One such initiative is the Dementia Consortium: a collaboration between Alzheimer’s Research UK, the charity LifeArc and five pharmaceutical companies, which funds promising target validation projects across the globe in an effort to speed up the drug discovery process. Through this initiative we are not only able to offer financial support and resources, but each partner in the Consortium offers their expertise in dementia and drug discovery to help move projects forward. If a project confirms a target’s potential, the pharmaceutical partners involved have the option to take the project forward for further development.

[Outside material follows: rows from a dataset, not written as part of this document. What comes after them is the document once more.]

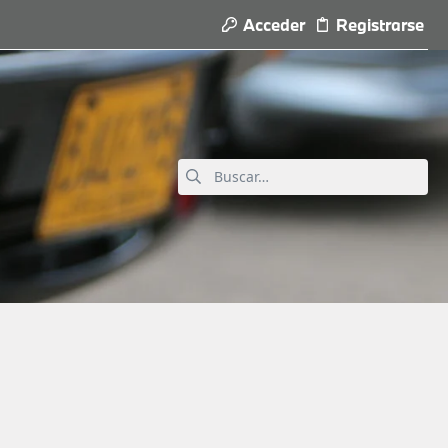
Acceder
Registrarse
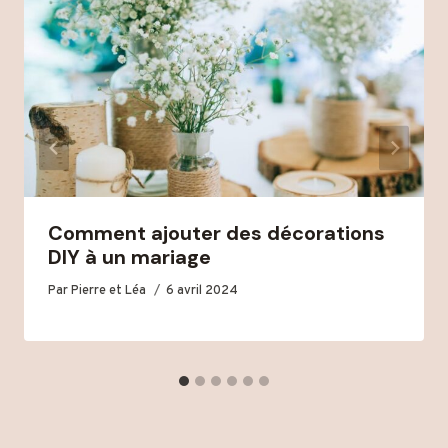
Comment ajouter des décorations
DIY à un mariage
Par
Pierre et Léa
6 avril 2024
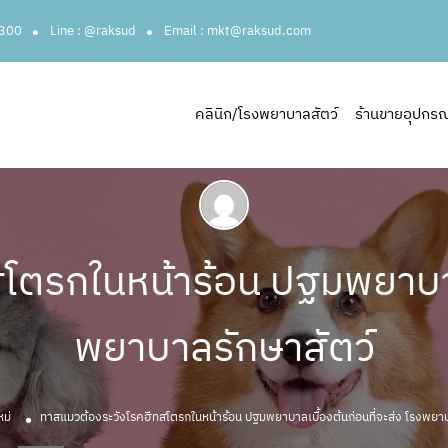
3300
Line : @raksud
Email : mkt@raksud.com
คลินิก/โรงพยาบาลสัตว์
ร้านขายอุปกรณ์ส
ตรกในหน้าร้อน ปฐมพยาบาลเ
พยาบาลรักษาสัตว์
หม่
ทาสแมวต้องระวังโรคฮีทสโตรกในหน้าร้อน ปฐมพยาบาลเบื้องต้นก่อนที่จะส่ง โรงพยาบ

Meanwhile our £30m Drug Discovery Alliance has seen the establishment of three dedicated Drug Discovery Institutes at the Universities of Oxford, Cambridge and University College London. Each Institute is led by experts with a strong industrial background in drug discovery, working alongside world-leading academic researchers to capitalise on promising discoveries coming out of academia. Dedicated biology, pharmacology and chemistry teams are testing portfolios of new drug targets and searching for compounds that could hold benefit for people with dementia. There are around 17 projects now under way across the Alliance, with over half of these projects having already partnered with industry.
And we are proud to be part of the Dementia Discovery Fund, a collaboration between charity, industry and the UK government to invest in innovative pre-clinical research taking place across the globe. The Fund has so far invested in 12 drug discovery companies, supporting work from target validation projects through to clinical development, and from microglial biology to synaptic function. This is a unique approach for dementia, and is designed to both stimulate pioneering research across the world and expand the range of treatment targets being pursued. The more diverse a portfolio we have, the better our chance of creating a life-changing treatment for the people who desperately need it.

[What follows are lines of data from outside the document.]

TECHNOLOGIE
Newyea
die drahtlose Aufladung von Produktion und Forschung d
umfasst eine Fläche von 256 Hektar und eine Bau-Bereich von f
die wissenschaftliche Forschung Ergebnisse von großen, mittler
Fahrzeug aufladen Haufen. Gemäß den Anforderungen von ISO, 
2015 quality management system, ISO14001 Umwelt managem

Despite historic underinvestment in dementia research, things are beginning to change. UK government funding for research has begun to rise, and thanks to our supporters we have been increasing the amount Alzheimer’s Research UK invests year on year. At the same time, the pace of research is accelerating.

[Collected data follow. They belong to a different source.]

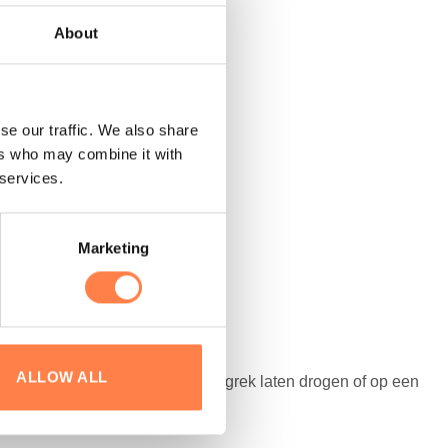
About
se our traffic. We also share
ers who may combine it with
 services.
Marketing
 aanbieden!
ALLOW ALL
 beschermen. Daarna op het droogrek laten drogen of op een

Our drug discovery work is underpinned by crucial investment into fundamental research that is helping to build new understanding about Alzheimer’s and other dementias – both through a range of grant schemes and through the work of the UK Dementia Research Institute, of which Alzheimer’s Research UK is a founding charity partner. This essential work is driving new discoveries that are building an ever more detailed picture of dementia: revealing genetic risk factors, uncovering key cellular process that underpin diseases like Alzheimer’s, and crucially, pointing to potential new treatment targets to be explored.
All this work is made possible because of our supporters – including organisations like the BioIndustry Association – and with their backing, as well as the combined efforts of industry, charities and government, we believe a breakthrough treatment to transform the lives of people with dementia is on the horizon.